Suggestion: caching
-
Hi,
I'd like to make a suggestion to create an option to cache results.
When searching for a profitable strategy backtrader is (in my case, presumably also for others) frequently used to add an indicator or two, rerun, examine the results etc. This involves many iterations, in which many of the same indicators need to be recalculated. By caching the calculated series, lots of computing time can be saved when rerunning. In my opinion it would be a valuable addition to add caching as an option to backtrader.
There are multiple ways caching could be a achieved. One of them would be to create a cache file (that would be (re)written at the end of a run and examined for data already available at the beginning of a run). Maybe the Writer functionality could be used to implement this.
Having a cache, once could avoid calculating the same time and again.
What do you think about this suggestion? Consider it useful?
-
Seems like a sensible idea to save some processing power.
-
@hans, could you approximately measure how much computing power are used for indicator in percents? On it's fraction it depends how much it valuable feature.
-
Without knowing how much computing power @hans is consuming, for the simple case of large optimizations, the same indicator is bound to be calculated on the same data. At a given point in time in which many versions of the different indicators involved in an optimization have been calculated, the next loop may be down to for example just one.

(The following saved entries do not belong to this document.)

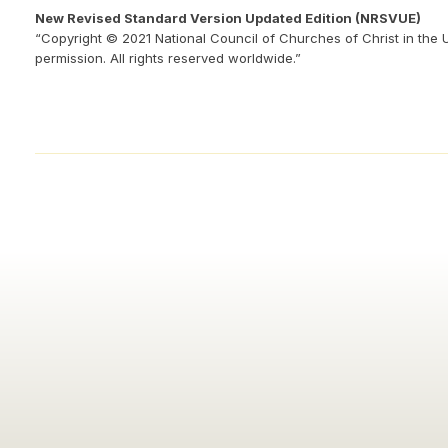
New Revised Standard Version Updated Edition (NRSVUE)
“Copyright © 2021 National Council of Churches of Christ in the 
permission. All rights reserved worldwide.”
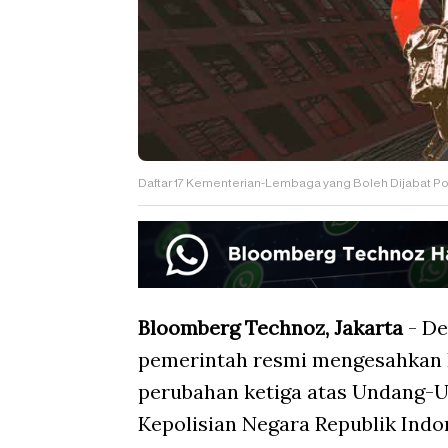
Daftar 17 Kementerian-Lembaga yang Boleh Dijabat P
Bloomberg Technoz, Jakarta
- De
pemerintah resmi mengesahkan
perubahan ketiga atas Undang-
Kepolisian Negara Republik Ind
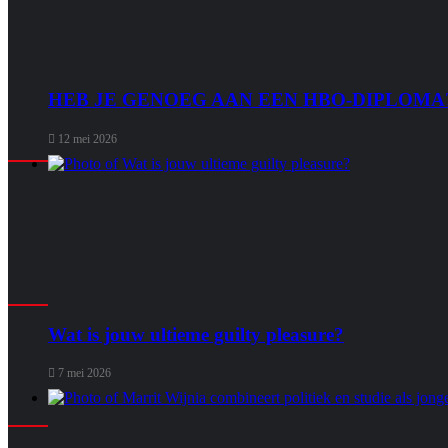
HEB JE GENOEG AAN EEN HBO-DIPLOMA
12 mei 2026
Wat is jouw ultieme guilty pleasure?
7 mei 2026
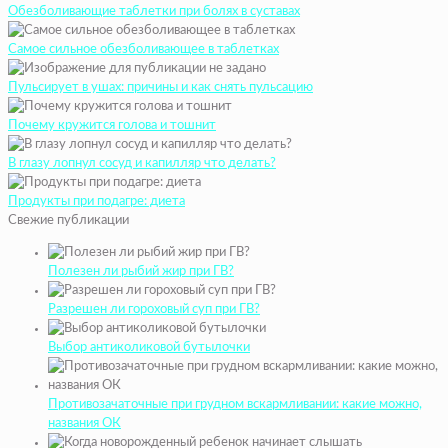
Обезболивающие таблетки при болях в суставах
Самое сильное обезболивающее в таблетках
Пульсирует в ушах: причины и как снять пульсацию
Почему кружится голова и тошнит
В глазу лопнул сосуд и капилляр что делать?
Продукты при подагре: диета
Свежие публикации
Полезен ли рыбий жир при ГВ?
Разрешен ли гороховый суп при ГВ?
Выбор антиколиковой бутылочки
Противозачаточные при грудном вскармливании: какие можно,
названия ОК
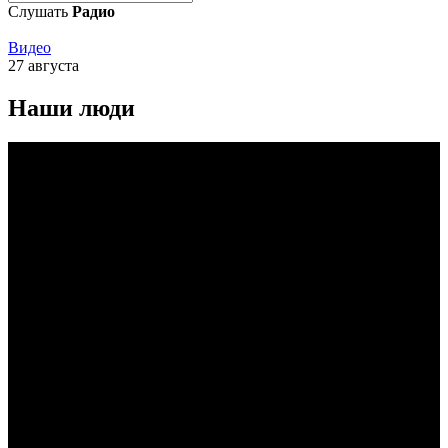
Слушать
Радио
Видео
27 августа
Наши люди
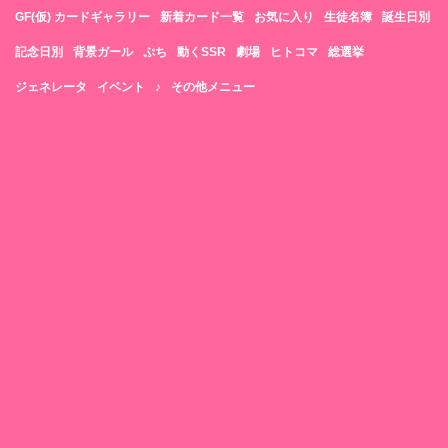
GF(仮) カードギャラリー
新着カード一覧
お気に入り
生徒名簿
誕生日別
記念日別
背景ガール
ぷち
動くSSR
劇場
ヒトコマ
総選挙
ジェネレータ
イベント
♪
その他メニュー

At the same time and due to the
GIL
not allowing proper multi-threading, optimization on multi-core architectures is done with themultiprocessing
module and that means that the calculation of the indicators would have to take place on shared memory (to avoid the overhead of communicating large amounts of data between processes) and that requires departing from the direct usage of themultiprocessing
module. -
my 2 cents..
following approach might work using existing multiprocessing architecture.- since optimization iterations are mainly based on parameters which are passed on as ranges... we might simply consider to compute first, all the indicators which make use of those range based parameters and save all of those to the file, even this could be done by having multiple processes each dedicated to that specific indicator.

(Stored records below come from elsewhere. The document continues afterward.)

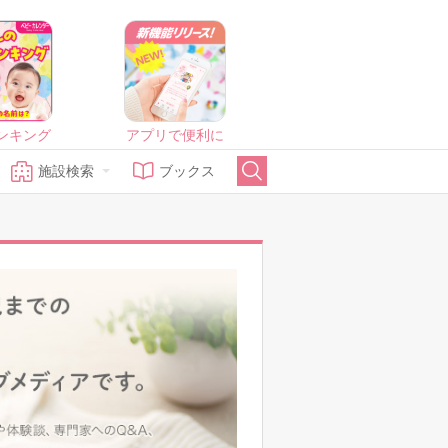
ンキング
アプリで便利に
施設検索
ブックス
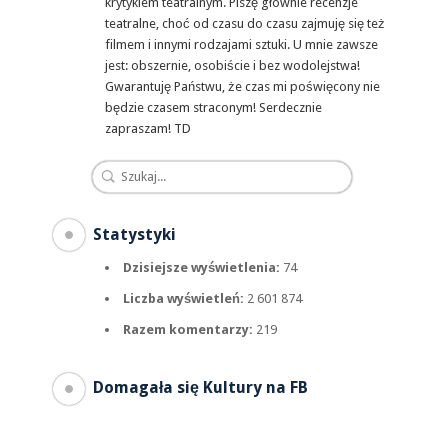
krytykiem teatralnym. Piszę głównie recenzje
teatralne, choć od czasu do czasu zajmuję się też
filmem i innymi rodzajami sztuki. U mnie zawsze
jest: obszernie, osobiście i bez wodolejstwa!
Gwarantuję Państwu, że czas mi poświęcony nie
będzie czasem straconym! Serdecznie
zapraszam! TD
Statystyki
Dzisiejsze wyświetlenia:
74
Liczba wyświetleń:
2 601 874
Razem komentarzy:
219
Domagała się Kultury na FB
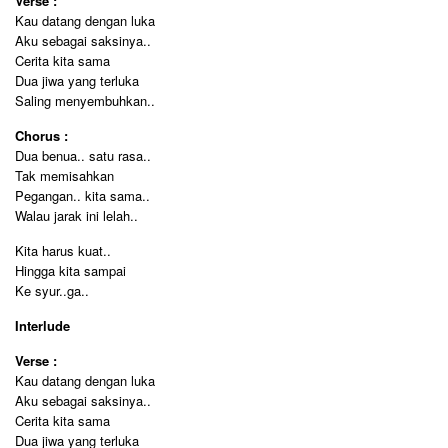
Verse :
Kau datang dengan luka
Aku sebagai saksinya..
Cerita kita sama
Dua jiwa yang terluka
Saling menyembuhkan..
Chorus :
Dua benua.. satu rasa..
Tak memisahkan
Pegangan.. kita sama..
Walau jarak ini lelah..
Kita harus kuat..
Hingga kita sampai
Ke syur..ga..
Interlude
Verse :
Kau datang dengan luka
Aku sebagai saksinya..
Cerita kita sama
Dua jiwa yang terluka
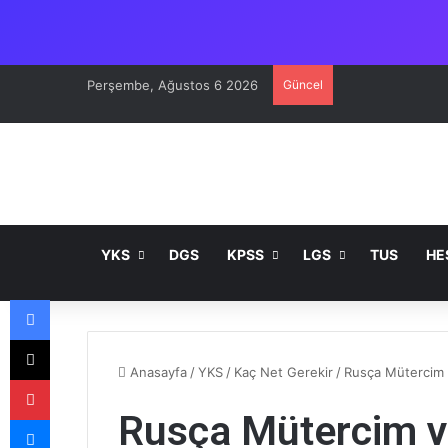
Perşembe, Ağustos 6 2026
Güncel
YKS
DGS
KPSS
LGS
TUS
HE
Facebook
X
Anasayfa
/
YKS
/
Kaç Net Gerekir
/
Rusça Mütercim 
Pinterest
Rusça Mütercim v
Messenger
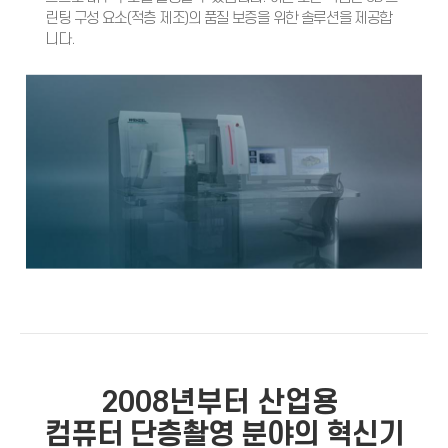
린팅 구성 요소(적층 제조)의 품질 보증을 위한 솔루션을 제공합
니다.
2008년부터 산업용
컴퓨
터 단층촬영 분야의
혁신기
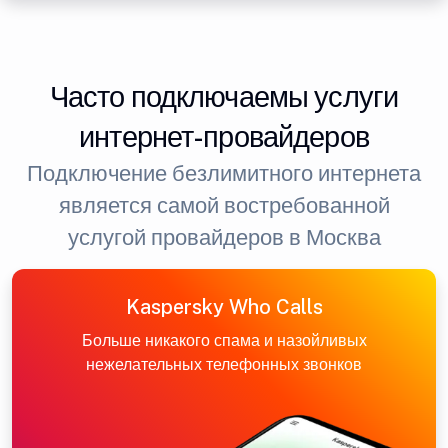
Часто подключаемы услуги
интернет-провайдеров
Подключение безлимитного интернета
является самой востребованной
услугой провайдеров в Москва
Kaspersky Who Calls
Больше никакого спама и назойливых
нежелательных телефонных звонков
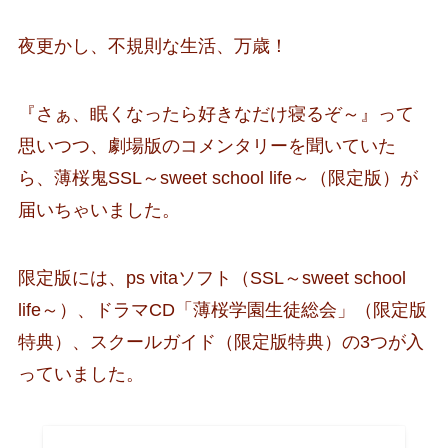
夜更かし、不規則な生活、万歳！
『さぁ、眠くなったら好きなだけ寝るぞ～』って
思いつつ、劇場版のコメンタリーを聞いていた
ら、薄桜鬼SSL～sweet school life～（限定版）が
届いちゃいました。
限定版には、ps vitaソフト（SSL～sweet school
life～）、ドラマCD「薄桜学園生徒総会」（限定版
特典）、スクールガイド
（限定版特典）の3つが入
っていました。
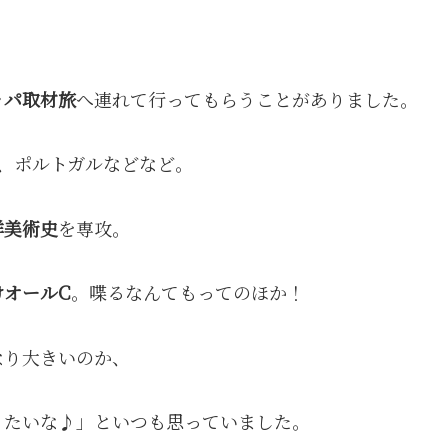
ッパ取材旅
へ連れて行ってもらうことがありました。
、ポルトガルなどなど。
洋美術史
を専攻。
けオールC
。喋るなんてもってのほか！
なり大きいのか、
りたいな♪」といつも思っていました。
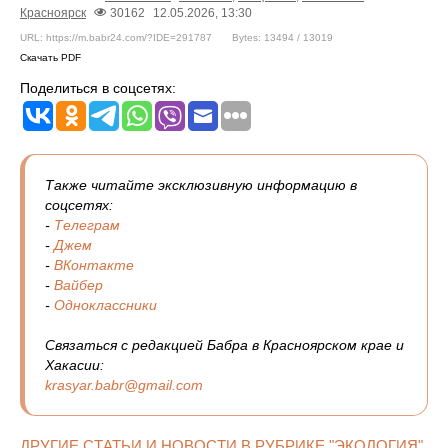
Красноярск
30162
12.05.2026, 13:30
URL: https://m.babr24.com/?IDE=291787
Bytes: 13494 / 13019
Скачать PDF
Поделиться в соцсетях:
Также читайте эксклюзивную информацию в
соцсетях:
-
Телеграм
-
Джем
-
ВКонтакте
-
Вайбер
-
Одноклассники
Связаться с редакцией Бабра в Красноярском крае и
Хакасии:
krasyar.babr@gmail.com
ДРУГИЕ СТАТЬИ И НОВОСТИ В РУБРИКЕ "ЭКОЛОГИЯ"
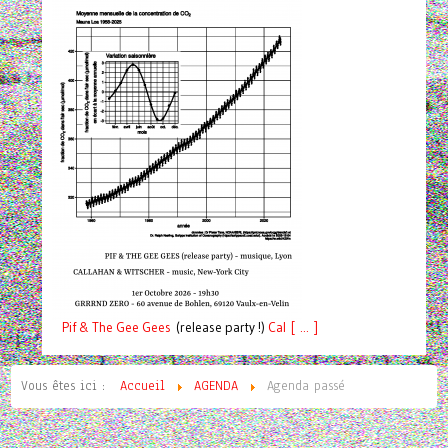
Pif
& The Gee Gees
(release party !)
C
a
l [ ... ]
Vous êtes ici :
Accueil
AGENDA
Agenda passé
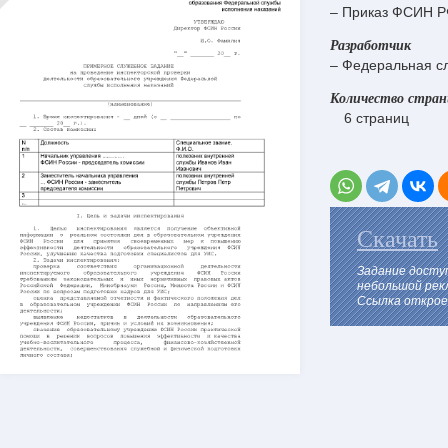
– Приказ ФСИН Р
Разработчик
– Федеральная с
Количество стра
6 страниц
Скачать
Задание досту
небольшой рек
Ссылка откроет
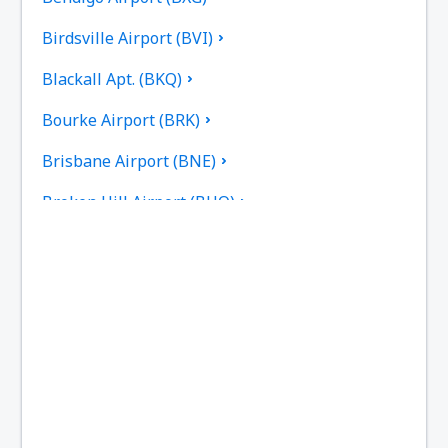
Birdsville Airport (BVI)
Blackall Apt. (BKQ)
Bourke Airport (BRK)
Brisbane Airport (BNE)
Broken Hill Airport (BHQ)
Broome Intl Airport (BME)
Bundaberg Regional Airport (BDB)
Burketown Airport (BUC)
Burnie Airport (BWT)
Busselton Airport (BQB)
Ballina Byron Gateway (BNK)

- Once this computation is done, then actual strategy processing should begin using various combinations of those indicators as applicable. It would only need to read the cached data from file in read only mode for that specific indicator, so no worry about locking, this would as well be multiprocessing as is used today, just that indicators have been computed earlier separately.
-
The idea can in theory work, but needs a complete re-implementation of how the indicators work.